When night fell, the three crews sat atop a mountain with their guide and rested for the evening. In the morning they pressed on, still tired and sore but glad to be past the worst of it.
Mist hung in the air along the road that morning, lending the world around a feeling of unreality. And yet, with the clear sky above and the warm light filtering through the mist, Einarr could almost forget the burden he bore on his back as they made their way down the far side of the mountain. Someone started up a rower’s cadence song. Before long, men all up and down the line were singing it together.

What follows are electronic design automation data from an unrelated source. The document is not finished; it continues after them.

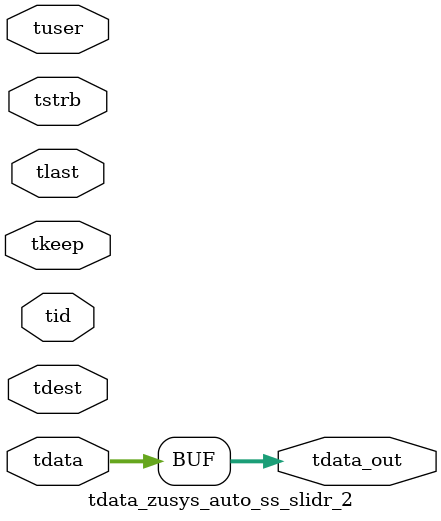
<source format=v>


`timescale 1ps/1ps

module tdata_zusys_auto_ss_slidr_2 #
(
parameter C_S_AXIS_TDATA_WIDTH = 32,
parameter C_S_AXIS_TUSER_WIDTH = 0,
parameter C_S_AXIS_TID_WIDTH   = 0,
parameter C_S_AXIS_TDEST_WIDTH = 0,
parameter C_M_AXIS_TDATA_WIDTH = 32
)
(
input  [(C_S_AXIS_TDATA_WIDTH == 0 ? 1 : C_S_AXIS_TDATA_WIDTH)-1:0     ] tdata,
input  [(C_S_AXIS_TUSER_WIDTH == 0 ? 1 : C_S_AXIS_TUSER_WIDTH)-1:0     ] tuser,
input  [(C_S_AXIS_TID_WIDTH   == 0 ? 1 : C_S_AXIS_TID_WIDTH)-1:0       ] tid,
input  [(C_S_AXIS_TDEST_WIDTH == 0 ? 1 : C_S_AXIS_TDEST_WIDTH)-1:0     ] tdest,
input  [(C_S_AXIS_TDATA_WIDTH/8)-1:0 ] tkeep,
input  [(C_S_AXIS_TDATA_WIDTH/8)-1:0 ] tstrb,
input                                                                    tlast,
output [C_M_AXIS_TDATA_WIDTH-1:0] tdata_out
);

assign tdata_out = {tdata[31:0]};

endmodule


</source>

The road led around a series of tight hairpin turns – tight enough and steep enough that it was tricky to maneuver the boats through – but only a little later leveled off. Through the trees ahead, Einarr could see the blue-gray sparkle of the ocean.
“Look ahead!” He called in cadence. “Nearly there!”
Everyone’s spirits picked up at that, and with their spirits rose their pace. The forest opened up ahead of them, and almost before they realized they stood on the edge of a meadow. Off to their left was a small stone house. Smoke rose from the ceiling vent. That must be the hermitage: Einarr could hear buzzing off in the distance.
The road tapered off into nothing from here, but already they could see the grey, rocky shore ahead, and beyond it the beckoning sea.
The cadence song was now replaced by cheerful banter amongst the men. Someone proposed a race: his Mate shot it down.
Einarr maneuvered his Heidrun to move parallel to the Vidofnir so that he could speak quietly with his father.
“We’re not going to just leave the wolflings at the fjord, are we?”
His father shook his head. “If we attack them, we lose one of the primary advantages of slipping out this way. If we don’t, sooner or later they’re going to try raiding Lundholm again. And this time, we won’t be there to help. And that is why tactics must be complemented with both strategy and ethics. No matter the short-term advantages it would gain us, I cannot abandon the town to the wolflings. Not when I’m the one who brought them in the first place.”
Einarr nodded as his boots crunched in the stones on the beach. “You first, father.”
Without breaking his stride at all, Stigander led the head of the Vidofnir into the cold ocean water before them. With only the tiniest of splashes they set the Vidofnir down in the water where she sat groaning on the beach, waiting.